Passage ::
C++ Logo

sg16

Advanced search

Re: [SG16-Unicode] String views with strong code unit types

From: JeanHeyd Meneide <phdofthehouse_at_[hidden]>
Date: Tue, 4 Jun 2019 06:27:40 -0400
On Tue, Jun 4, 2019 at 5:39 AM Lyberta <lyberta_at_[hidden]> wrote:

> We can always modify the standard so that we get strong types via
> compiler magic. I was thinking:
>
> utf8'a' -> std::unicode::utf8_code_unit
> utf16'a' -> std::unicode::utf16_code_unit
> utf32'a' -> std::unicode::utf32_code_unit
> utf8"a" -> std::unicode::utf8_code_unit_sequence_view
> utf16"a" -> std::unicode::utf16_code_unit_sequence_view
> utf32"a" -> std::unicode::utf32_code_unit_sequence_view
>
> Well, that's future. I want something I can use now.
>
> Also, does the standard require well formed sequences in literals?
>

No, we lobbied specifically that you can insert "ill-formed" sequences
(e.g., not perfectly well formed Unicode Scalar Values) into string
literals. This is specifically to enable people who need literals of types
that are not exactly conformant for various reasons (testing, or
specifically creating WTF8/CESU8/etc. literals, and more).

Granted, the only way you can do this is by writing `\x` values
specifically in the string literal: it's a very powerful show that someone
is doing something non-standard. That doesn't mean you can't assume
char8_t, char16_t, and char32_t are not well-formed: if someone's shoving
in direct code unit values with backslash-X syntax, you have to assume they
are a Very Smart Person Who Knows What They Are Getting Themselves Into.

Received on 2019-06-04 12:27:53

Source data ::

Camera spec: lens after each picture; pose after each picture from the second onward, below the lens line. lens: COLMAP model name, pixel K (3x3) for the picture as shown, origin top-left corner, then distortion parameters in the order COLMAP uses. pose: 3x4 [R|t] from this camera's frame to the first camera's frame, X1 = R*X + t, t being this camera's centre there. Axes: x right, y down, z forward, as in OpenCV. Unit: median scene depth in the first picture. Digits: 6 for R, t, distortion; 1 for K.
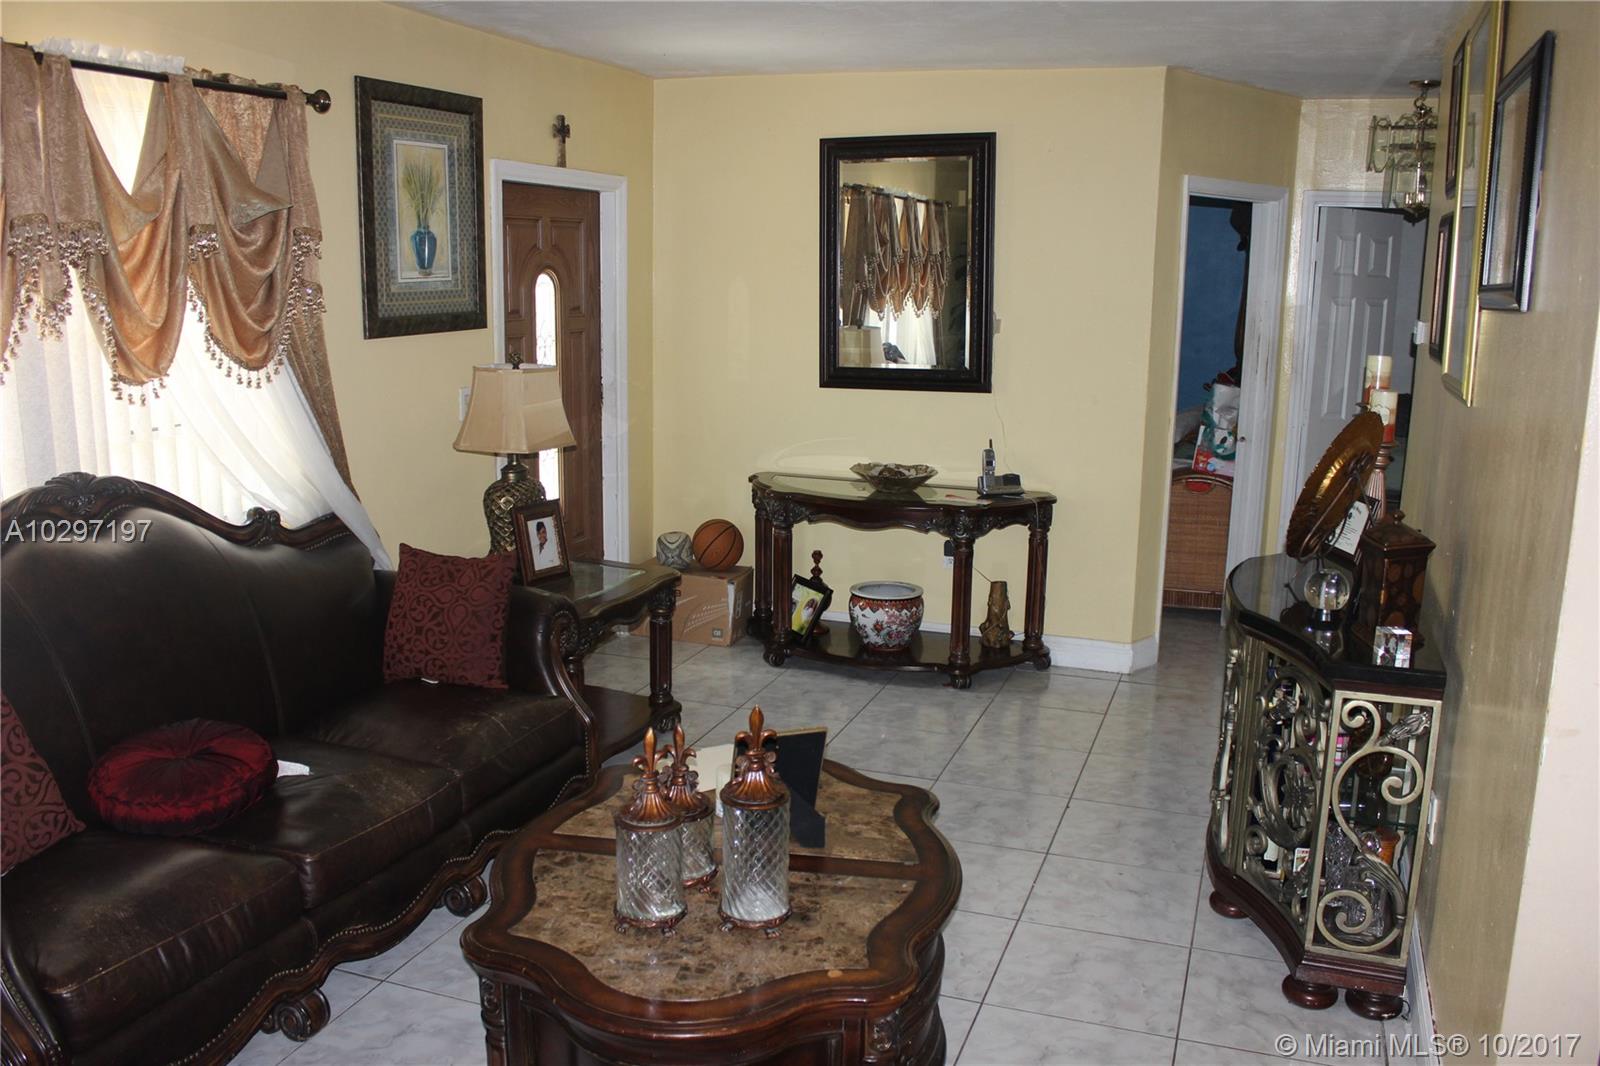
lens RADIAL K [[1331.2, 0, 800.0], [0, 1331.2, 533.0], [0, 0, 1]] dist [-0.063826, 0.000484]
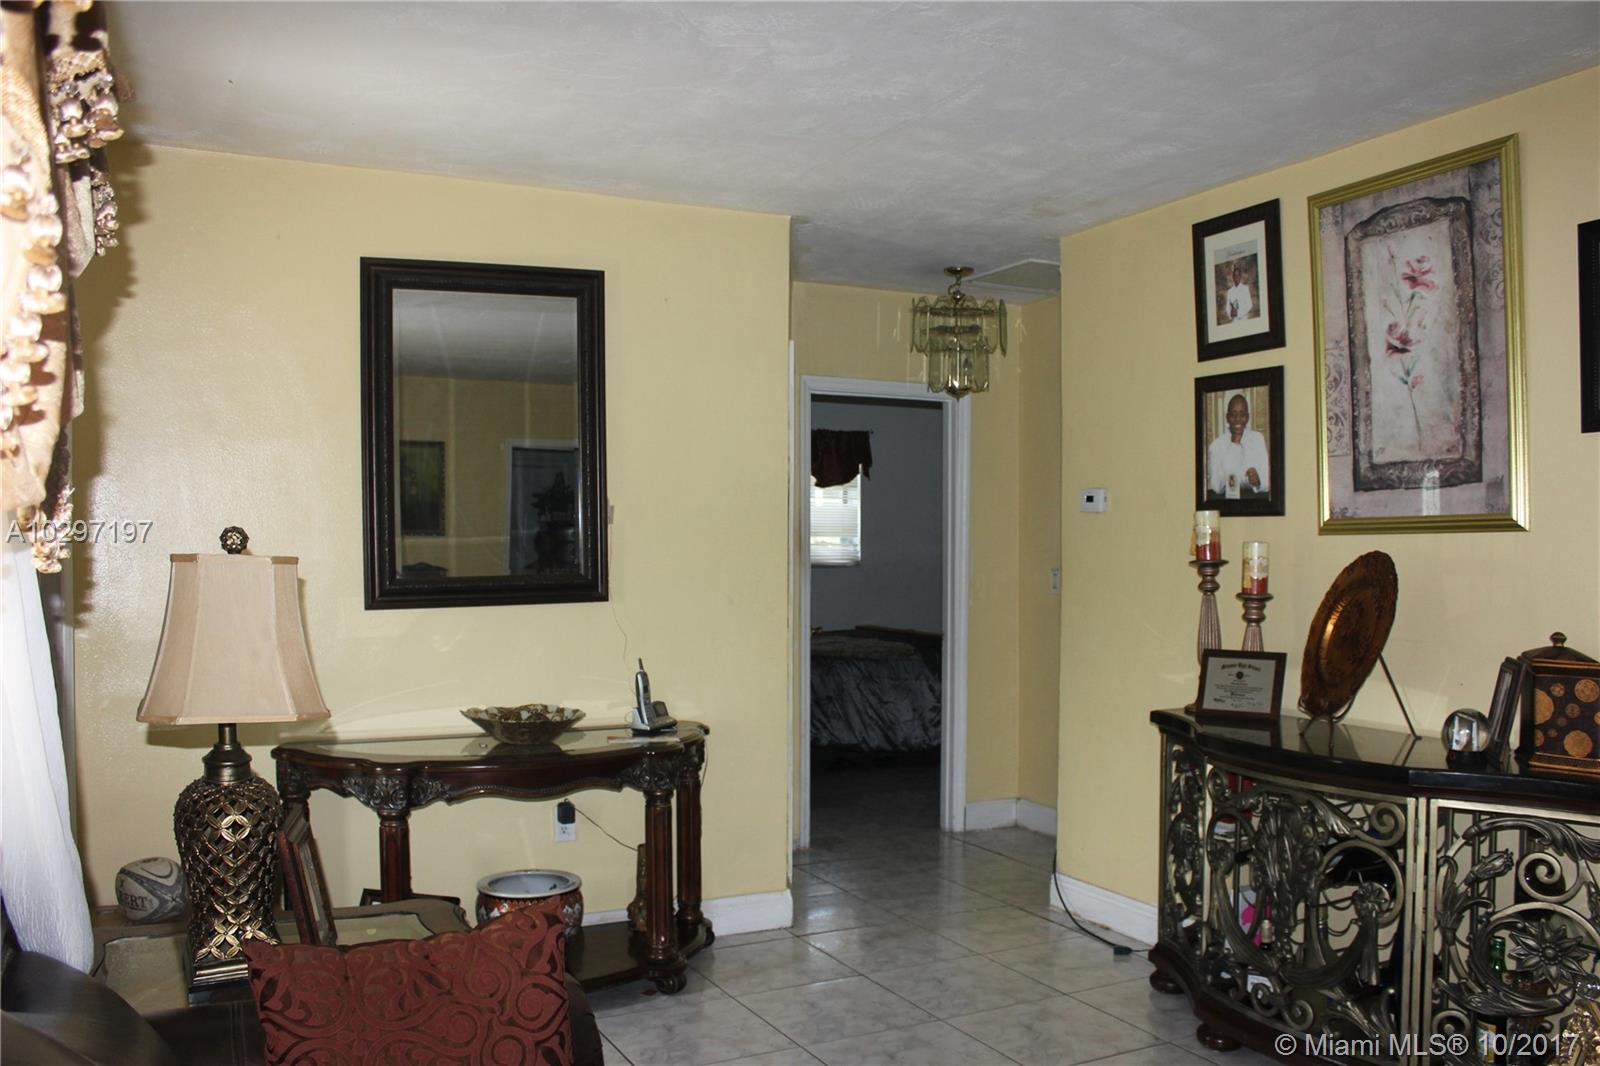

Exercise details ::
Extract the passage of the message on Unicode string literals, starting at "Granted, the only" and ending at "Getting Themselves Into.". The data come from a different source than the message above.

Solution for this problem ::
Granted, the only way you can do this is by writing `\x` values
specifically in the string literal: it's a very powerful show that someone
is doing something non-standard. That doesn't mean you can't assume
char8_t, char16_t, and char32_t are not well-formed: if someone's shoving
in direct code unit values with backslash-X syntax, you have to assume they
are a Very Smart Person Who Knows What They Are Getting Themselves Into.